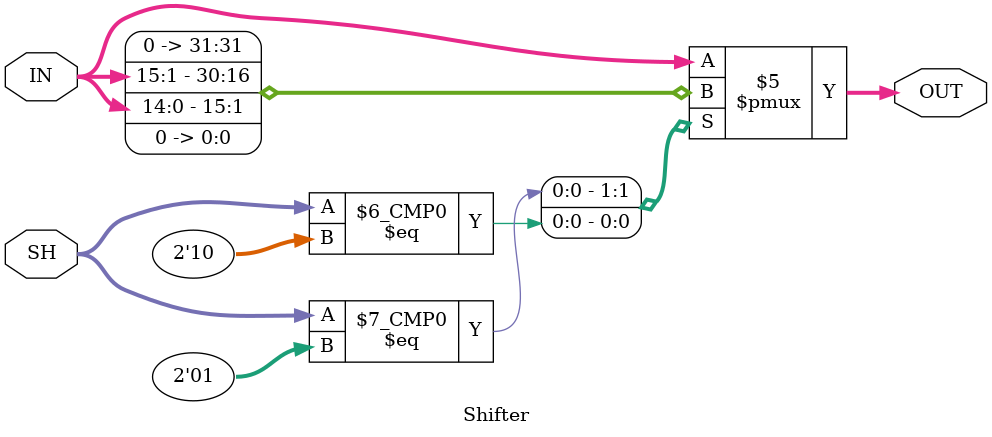
<source format=v>
module Shifter (IN, SH, OUT);

	input [15:0] IN;
	input [1:0] SH;
	
	output reg [15:0] OUT;

	always @ (IN or SH)
	begin
	
		case (SH)
		
			0:  OUT = IN; //No Shift
			1:	 OUT = IN >> 1; //Shift Right
			2:  OUT = IN << 1; //Shift Left

			default: OUT = IN; //No Shift
			
		endcase
	end
		
endmodule 
</source>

┄┄┄┄┄┄

Give exactly the lines from the one with "output reg [15:0] OUT;" to the end of the entries, nothing before them.

	output reg [15:0] OUT;

	always @ (IN or SH)
	begin
	
		case (SH)
		
			0:  OUT = IN; //No Shift
			1:	 OUT = IN >> 1; //Shift Right
			2:  OUT = IN << 1; //Shift Left

			default: OUT = IN; //No Shift
			
		endcase
	end
		
endmodule 
</source>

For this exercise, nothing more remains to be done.